Wisła Kraków. Kazimierz Moskal poszedłby po receptę

Trener Wisły spróbuje pierwszy raz pokonać trenera Jagiellonii. - Michał lubi prowadzić podwójną grę - mówi o Probierzu Kazimierz Moskal. Relacja z meczu w Białymstoku (godz. 20.30) na krakow.sport.pl.

Facebook?  | A może Twitter? 

Obaj znają się jeszcze z boiska. Najpierw kilkanaście razy grali przeciwko sobie. Potem mniej więcej w tym samym czasie wyjechali za granicę - Moskal do Izraela, Probierz do Niemiec. Po powrocie znów toczyli ze sobą boje - pierwszy grał w Wiśle, drugi w Górniku. I właśnie w drużynie z Zabrza ich losy się splotły. W sezonie 2003/2004 zagrali razem 14 spotkań.

W sumie w ekstraklasie Moskal zaliczył 283 występy (44 gole), Probierz 260 (9). Obecny trener Jagiellonii mógłby pozazdrościć wiślakowi sukcesów na boisku. Moskal cztery razy świętował mistrzostwo Polski (dwa Puchary Polski), Probierz nie stał nawet na podium. Moskal rozegrał 24 mecze w europejskich pucharach, Probierz ani jednego!

Za to jako trener przewagę ma szkoleniowiec Jagiellonii. Choć od trenera Wisły jest młodszy o pięć lat, to doświadczenia ma dużo więcej. Jako pierwszy trener prowadził zespół około 300 razy. Moskal jako szkoleniowiec ma na koncie 120 spotkań. Brak sukcesów na boisku Probierz rekompensuje sobie na ławce trenerskiej. Może pochwalić się awansem do ekstraklasy z Widzewem, z Jagiellonią uniknął spadku, mimo że zespół startował do rozgrywek z minus 10 punktami (kara za korupcję) i w tym samym sezonie zdobył Puchar Polski.
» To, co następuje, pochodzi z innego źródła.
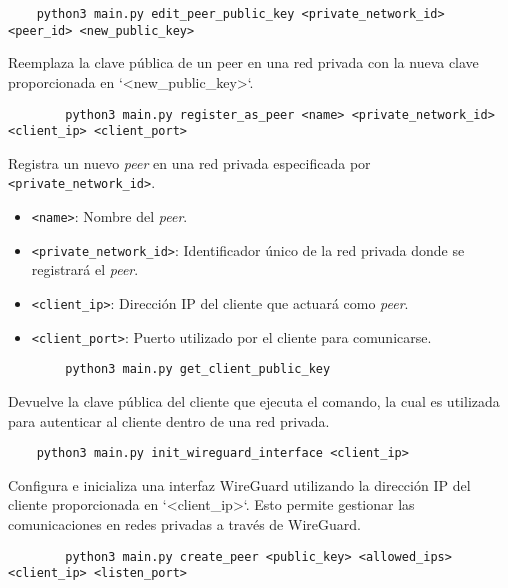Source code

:     \begin{verbatim}
    python3 main.py edit_peer_public_key <private_network_id> <peer_id> <new_public_key>
    \end{verbatim}
    Reemplaza la clave pública de un peer en una red privada con la nueva clave proporcionada en `<new\_public\_key>`.
     
    \begin{verbatim}
        python3 main.py register_as_peer <name> <private_network_id> <client_ip> <client_port>
    \end{verbatim}
    
    Registra un nuevo \textit{peer} en una red privada especificada por \texttt{<private\_network\_id>}.  
        \begin{itemize}
            \item \texttt{<name>}: Nombre del \textit{peer}.
            \item \texttt{<private\_network\_id>}: Identificador único de la red privada donde se registrará el \textit{peer}.
            \item \texttt{<client\_ip>}: Dirección IP del cliente que actuará como \textit{peer}.
            \item \texttt{<client\_port>}: Puerto utilizado por el cliente para comunicarse.
        \end{itemize}
        
    \begin{verbatim}
        python3 main.py get_client_public_key
    \end{verbatim}
    Devuelve la clave pública del cliente que ejecuta el comando, la cual es utilizada para autenticar al cliente dentro de una red privada.
    
    \begin{verbatim}
    python3 main.py init_wireguard_interface <client_ip>
    \end{verbatim}
    Configura e inicializa una interfaz WireGuard utilizando la dirección IP del cliente proporcionada en `<client\_ip>`. Esto permite gestionar las comunicaciones en redes privadas a través de WireGuard.
    
   
    
    \begin{verbatim}
        python3 main.py create_peer <public_key> <allowed_ips> <client_ip> <listen_port>
        \end{verbatim}
        
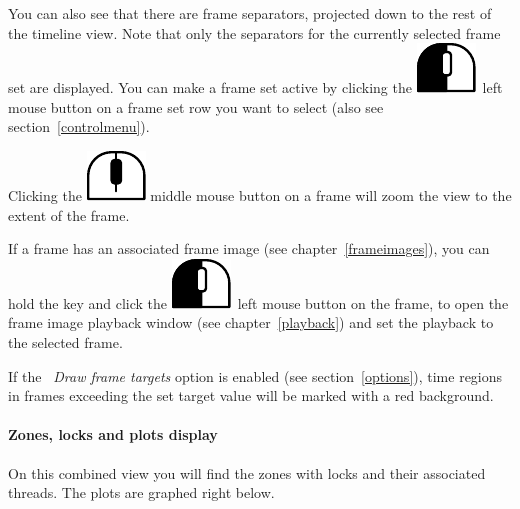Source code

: \documentclass[hidelinks,titlepage,a4paper]{article}
\newcommand{\LMB}{\includegraphics[height=.8\baselineskip]{icons/lmb}}
\newcommand{\MMB}{\includegraphics[height=.8\baselineskip]{icons/mmb}}
\begin{document}
You can also see that there are frame separators, projected down to the rest of the timeline view. Note that only the separators for the currently selected frame set are displayed. You can make a frame set active by clicking the \LMB{}~left mouse button on a frame set row you want to select (also see section~\ref{controlmenu}).

Clicking the \MMB{} middle mouse button on a frame will zoom the view to the extent of the frame.

If a frame has an associated frame image (see chapter~\ref{frameimages}), you can hold the \keys{\ctrl} key and click the \LMB{}~left mouse button on the frame, to open the frame image playback window (see chapter~\ref{playback}) and set the playback to the selected frame.

If the \emph{\faFlagCheckered{}~Draw frame targets} option is enabled (see section~\ref{options}), time regions in frames exceeding the set target value will be marked with a red background.

\paragraph{Zones, locks and plots display}
\label{zoneslocksplots}

On this combined view you will find the zones with locks and their associated threads. The plots are graphed right below.
\end{document}
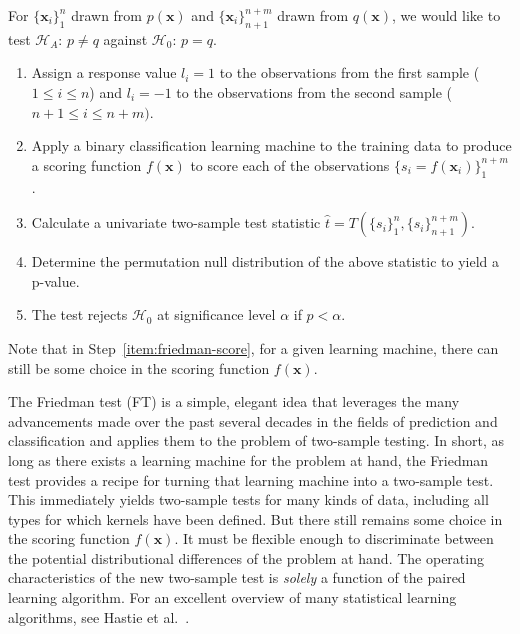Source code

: For $\{\mathbf{x}_i\}_1^n$ drawn from $p(\mathbf{x})$ and
$\{\mathbf{x}_i\}_{n+1}^{n+m}$ drawn from $q(\mathbf{x})$, we would like to
test $\mathcal{H}_A$: $p \neq q$ against $\mathcal{H}_0$: $p = q$.
\begin{enumerate}
\item Assign a response value $l_i = 1$ to the observations from the
  first sample ($1 \leq i \leq n$) and $l_i = -1$ to the observations
  from the second sample ($n + 1 \leq i \leq n+m)$.
\item Apply a binary classification learning machine to the training
  data to produce a scoring function $f(\mathbf{x})$ to score each of
  the observations $\{s_i = f(\mathbf{x}_i)\}_1^{n+m}$. \label{item:friedman-score}
\item Calculate a univariate two-sample test statistic $\hat{t} =
  T(\{s_i\}_1^n,\{s_i\}_{n+1}^{n+m})$.
\item Determine the permutation null distribution of the above
  statistic to yield a p-value.
\item The test rejects $\mathcal{H}_0$ at significance level $\alpha$
  if $p < \alpha$.
\end{enumerate}

Note that in Step~\ref{item:friedman-score}, for a given learning
machine, there can still be some choice in the scoring function
$f(\mathbf{x})$.

The Friedman test (FT) is a simple, elegant idea that leverages the
many advancements made over the past several decades in the fields of
prediction and classification and applies them to the problem of
two-sample testing.  In short, as long as there exists a learning
machine for the problem at hand, the Friedman test provides a recipe
for turning that learning machine into a two-sample test.  This
immediately yields two-sample tests for many kinds of data, including
all types for which kernels have been defined.
But there still remains some choice in the scoring
function $f(\mathbf{x})$.  It must be flexible enough to discriminate
between the potential distributional differences of the problem at
hand.  The operating characteristics of the new two-sample test is
\emph{solely} a function of the paired learning algorithm.  For an
excellent overview of many statistical learning algorithms, see
Hastie et al.\ \cite{hastie2009elements}.

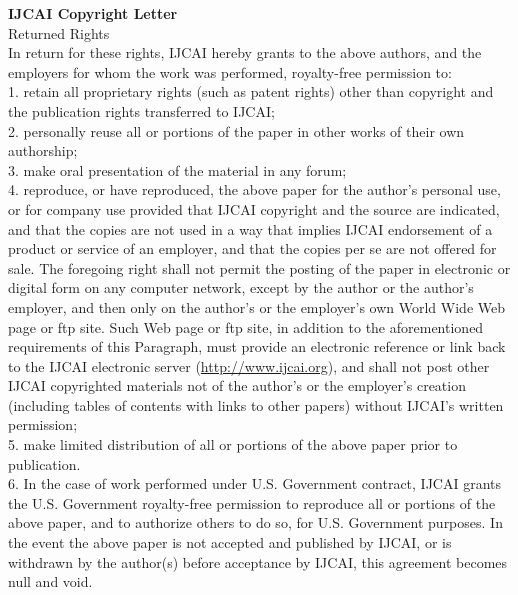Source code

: \documentclass{uicthesi}
\begin{document}
\newpage
\noindent \textbf{IJCAI Copyright Letter}\\
Returned Rights\\
In return for these rights, IJCAI hereby grants to the above authors, and the employers for whom the work was performed, royalty-free permission to: \\
1. retain all proprietary rights (such as patent rights) other than copyright and the publication rights transferred to IJCAI;\\
2. personally reuse all or portions of the paper in other works of their own authorship;\\
3. make oral presentation of the material in any forum;\\
4. reproduce, or have reproduced, the above paper for the author’s personal use, or for company use provided that IJCAI copyright
and the source are indicated, and that the copies are not used in a way that implies IJCAI endorsement of a product or service of an
employer, and that the copies per se are not offered for sale. The foregoing right shall not permit the posting of the paper in electronic or digital form on any computer network, except by the author or the author’s employer, and then only on the author’s or the employer’s own World Wide Web page or ftp site. Such Web page or ftp site, in addition to the aforementioned requirements of this Paragraph,
must provide an electronic reference or link back to the IJCAI electronic server (\url{http://www.ijcai.org}), and shall not post other IJCAI
copyrighted materials not of the author’s or the employer’s creation (including tables of contents with links to other papers) without
IJCAI’s written permission;\\
5. make limited distribution of all or portions of the above paper prior to publication.\\
6. In the case of work performed under U.S. Government contract, IJCAI grants the U.S. Government royalty-free permission to reproduce all or portions of the above paper, and to authorize others to do so, for U.S. Government purposes. In the event the above paper is not
accepted and published by IJCAI, or is withdrawn by the author(s) before acceptance by IJCAI, this agreement becomes null and void.

\bibformb


\end{document}
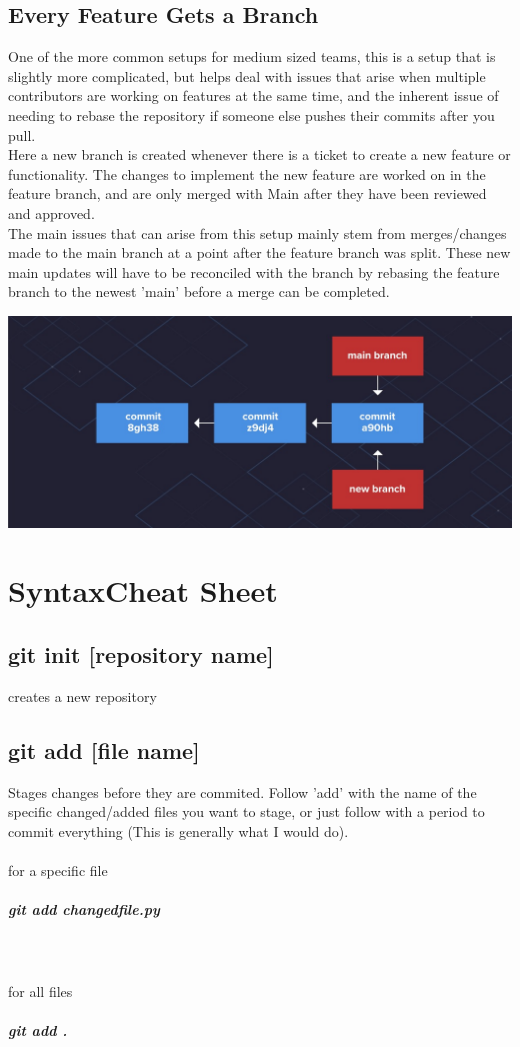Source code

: \documentclass{article}
\begin{document}
\subsection{Every Feature Gets a Branch}
One of the more common setups for medium sized teams, this is a setup that is slightly more complicated, but helps deal with issues that arise when multiple contributors are working on features at the same time, and the inherent issue of needing to rebase the repository if someone else pushes their commits after you pull. \\
Here a new branch is created whenever there is a ticket to create a new feature or functionality. The changes to implement the new feature are worked on in the feature branch, and are only merged with Main after they have been reviewed and approved. \\
The main issues that can arise from this setup mainly stem from merges/changes made to the main branch at a point after the feature branch was split. These new main updates will have to be reconciled with the branch by rebasing the feature branch to the newest 'main' before a merge can be completed.

\begin{center}
\includegraphics[width=\textwidth]{merge_picture.jpg}
\end{center}

\section{SyntaxCheat Sheet}
\subsection{git init [repository name]}
creates a new repository
\subsection{git add [file name]}
Stages changes before they are commited. Follow 'add' with the name of the specific changed/added files you want to stage, or just follow with a period to commit everything (This is generally what I would do). \\ \\
for a specific file
\subparagraph{git add changedfile.py} \mbox{}\\
\\ for all files 
\subparagraph{git add .}
\end{document}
Probierz wreszcie zagrał w europejskich pucharach, ale bez sukcesów. Największy sukces Moskala to wyjście z grupy Ligi Europy po tym, jak miesiąc wcześniej zastąpił na stanowisku trenera Roberta Maaskanta. W 1/16 finału jednak dopadła go jego klątwa - problemy z wygrywaniem meczów. W lutym 2012 roku Wisła zremisowała dwa razy ze Standardem Liege - Belgowie awansowali dzięki bramce zdobytej na wyjeździe.

I zaledwie tydzień później nowym szkoleniowcem krakowian został... Probierz. Siedem miesięcy pod Wawelem to jednak najsłabszy okres w jego pracy szkoleniowej. Brak porozumienia z niektórymi piłkarzami sprawił, że zrezygnował z pracy.
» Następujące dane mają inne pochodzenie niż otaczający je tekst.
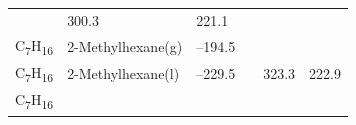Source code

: \documentclass[
  9pt,
]{extbook}
\theoremstyle{definition}
\theoremstyle{definition}
\theoremstyle{definition}
\theoremstyle{remark}
\begin{document}
\begin{longtable}[]{@{}llllll@{}}
\begin{minipage}[t]{0.15\columnwidth}
\strut
\end{minipage} & \begin{minipage}[t]{0.14\columnwidth}\raggedright
300.3\strut
\end{minipage} & \begin{minipage}[t]{0.14\columnwidth}\raggedright
221.1\strut
\end{minipage}\tabularnewline
\begin{minipage}[t]{0.07\columnwidth}\raggedright
C\textsubscript{7}H\textsubscript{16}\strut
\end{minipage} & \begin{minipage}[t]{0.17\columnwidth}\raggedright
2-Methylhexane(g)\strut
\end{minipage} & \begin{minipage}[t]{0.15\columnwidth}\raggedright
--194.5\strut
\end{minipage} & \begin{minipage}[t]{0.15\columnwidth}\raggedright
\strut
\end{minipage} & \begin{minipage}[t]{0.14\columnwidth}\raggedright
\strut
\end{minipage} & \begin{minipage}[t]{0.14\columnwidth}\raggedright
\strut
\end{minipage}\tabularnewline
\begin{minipage}[t]{0.07\columnwidth}\raggedright
C\textsubscript{7}H\textsubscript{16}\strut
\end{minipage} & \begin{minipage}[t]{0.17\columnwidth}\raggedright
2-Methylhexane(l)\strut
\end{minipage} & \begin{minipage}[t]{0.15\columnwidth}\raggedright
--229.5\strut
\end{minipage} & \begin{minipage}[t]{0.15\columnwidth}\raggedright
\strut
\end{minipage} & \begin{minipage}[t]{0.14\columnwidth}\raggedright
323.3\strut
\end{minipage} & \begin{minipage}[t]{0.14\columnwidth}\raggedright
222.9\strut
\end{minipage}\tabularnewline
\begin{minipage}[t]{0.07\columnwidth}\raggedright
C\textsubscript{7}H\textsubscript{16}\strut
\end{minipage} & \begin{minipage}[t]{0.17\columnwidth}\raggedright

\end{minipage}
\end{longtable}
\end{document}

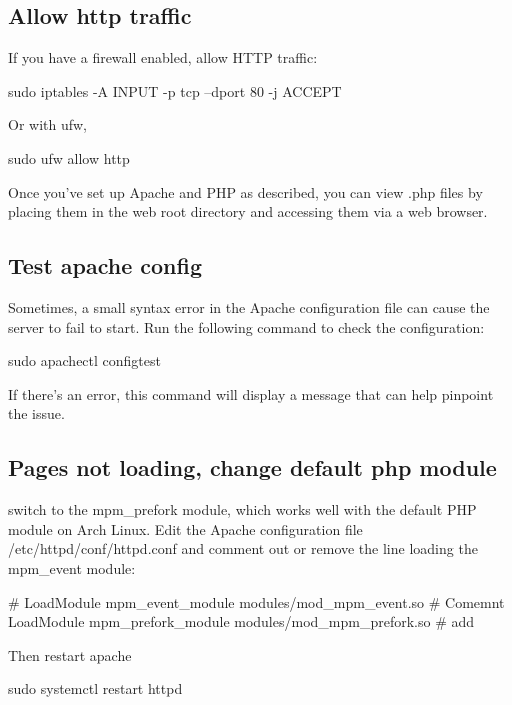 \documentclass{report}
\begin{document}
    \subsection{Allow http traffic}
    \bigbreak \noindent 
    If you have a firewall enabled, allow HTTP traffic:
    \bigbreak \noindent 
    \begin{bashcode}
       sudo iptables -A INPUT -p tcp --dport 80 -j ACCEPT
    \end{bashcode}
    \bigbreak \noindent 
    Or with ufw,
    \begin{bashcode}
    sudo ufw allow http
    \end{bashcode}
    \bigbreak \noindent 
    Once you’ve set up Apache and PHP as described, you can view .php files by placing them in the web root directory and accessing them via a web browser. 
    \bigbreak \noindent 
    \subsection{Test apache config}
    \bigbreak \noindent 
    Sometimes, a small syntax error in the Apache configuration file can cause the server to fail to start. Run the following command to check the configuration:
    \bigbreak \noindent 
    \begin{bashcode}
    sudo apachectl configtest
    \end{bashcode}
    \bigbreak \noindent 
    If there’s an error, this command will display a message that can help pinpoint the issue.

    \bigbreak \noindent 
    \subsection{Pages not loading, change default php module}
    \bigbreak \noindent 
    switch to the mpm\_prefork module, which works well with the default PHP module on Arch Linux.
    \bigbreak \noindent 
    Edit the Apache configuration file /etc/httpd/conf/httpd.conf and comment out or remove the line loading the mpm\_event module:
    \bigbreak \noindent 
    \begin{bashcode}
    # LoadModule mpm_event_module modules/mod_mpm_event.so      # Comemnt
    LoadModule mpm_prefork_module modules/mod_mpm_prefork.so    # add
    \end{bashcode}
    \bigbreak \noindent 
    Then restart apache
    \bigbreak \noindent 
    \begin{bashcode}
    sudo systemctl restart httpd
    \end{bashcode}
\end{document}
Do tej pory jako szkoleniowcy grali ze sobą trzy razy. W 2007 roku Widzew Probierza zremisował z Wisłą 0:0. W poprzednim sezonie jako szkoleniowiec Jagiellonii dwa razy przechytrzył Moskala. Najpierw krakowianie dali sobie wydrzeć zwycięstwo w 90. minucie. W grupie mistrzowskiej Wisła w ciągu ostatnich 180 sekund dała sobie wbić dwa gole i przegrała 1:2.

- Oczywiście pamiętamy te spotkania. Były dość dziwne, ale piłka jest czasem okrutna. Bayern też miał przewagę, a Arsenal wygrał. Wspomnimy tamte mecze, by piłkarze nie zapomnieli o koncentracji do ostatniego gwizdka - zapewnia Moskal.
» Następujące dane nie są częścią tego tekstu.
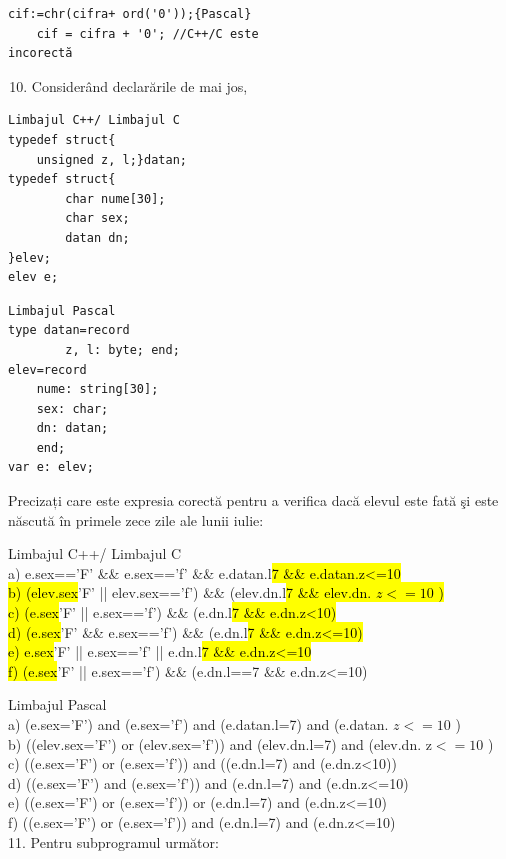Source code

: \documentclass[10pt]{article}
\begin{document}
\begin{verbatim}
cif:=chr(cifra+ ord('0'));{Pascal}
    cif = cifra + '0'; //C++/C este
incorectă
\end{verbatim}

\begin{enumerate}
  \setcounter{enumi}{9}
  \item Considerând declarările de mai jos,
\end{enumerate}

\begin{verbatim}
Limbajul C++/ Limbajul C
typedef struct{
    unsigned z, l;}datan;
typedef struct{
        char nume[30];
        char sex;
        datan dn;
}elev;
elev e;
\end{verbatim}

\begin{verbatim}
Limbajul Pascal
type datan=record
        z, l: byte; end;
elev=record
    nume: string[30];
    sex: char;
    dn: datan;
    end;
var e: elev;
\end{verbatim}

Precizați care este expresia corectă pentru a verifica dacă elevul este fată şi este născută în primele zece zile ale lunii iulie:

Limbajul C++/ Limbajul C\\
a) e.sex=='F' \&\& e.sex=='f' \&\& e.datan.l\hl{7 \&\& e.datan.z<=10\\
b) (elev.sex}'F' || elev.sex=='f') \&\& (elev.dn.l\hl{7 \&\& elev.dn. $z<=10$ )\\
c) (e.sex}'F' || e.sex=='f') \&\& (e.dn.l\hl{7 \&\& e.dn.z<10)\\
d) (e.sex}'F' \&\& e.sex=='f') \&\& (e.dn.l\hl{7 \&\& e.dn.z<=10)\\
e) e.sex}'F' || e.sex=='f' || e.dn.l\hl{7 \&\& e.dn.z<=10\\
f) (e.sex}'F' || e.sex=='f') \&\& (e.dn.l==7 \&\& e.dn.z<=10)

Limbajul Pascal\\
a) (e.sex='F') and (e.sex='f') and (e.datan.l=7) and (e.datan. $z<=10$ )\\
b) ((elev.sex='F') or (elev.sex='f')) and (elev.dn.l=7) and (elev.dn. $\mathrm{z}<=10$ )\\
c) ((e.sex='F') or (e.sex='f')) and ((e.dn.l=7) and (e.dn.z<10))\\
d) ((e.sex='F') and (e.sex='f')) and (e.dn.l=7) and (e.dn.z<=10)\\
e) ((e.sex='F') or (e.sex='f')) or (e.dn.l=7) and (e.dn.z<=10)\\
f) ((e.sex='F') or (e.sex='f')) and (e.dn.l=7) and (e.dn.z<=10)\\
11. Pentru subprogramul următor:
\end{document}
W tym sezonie obie drużyny grają poniżej możliwości. Rok temu po 12 kolejkach Jagiellonia była trzecia z 23 punktami, a Wisła czwarta (21). Teraz białostoczanie mają ich dziewięć mniej (11. miejsce), a krakowianie sześć (9.). - Czytałem, że puchary zaszkodziły Jagiellonii. Nie przywiązywałbym wagi do tego, co mówi Michał Probierz. Dobrze go znam i wiem, że lubi prowadzić podwójną grę - dodaje Moskal.

Wisła w Białymstoku chce przerwać passę trzech meczów bez gola. - Ojej, jakby gdzieś w internecie był przepis lub w aptece, to chętnie byśmy po niego poszli - żartował Moskal.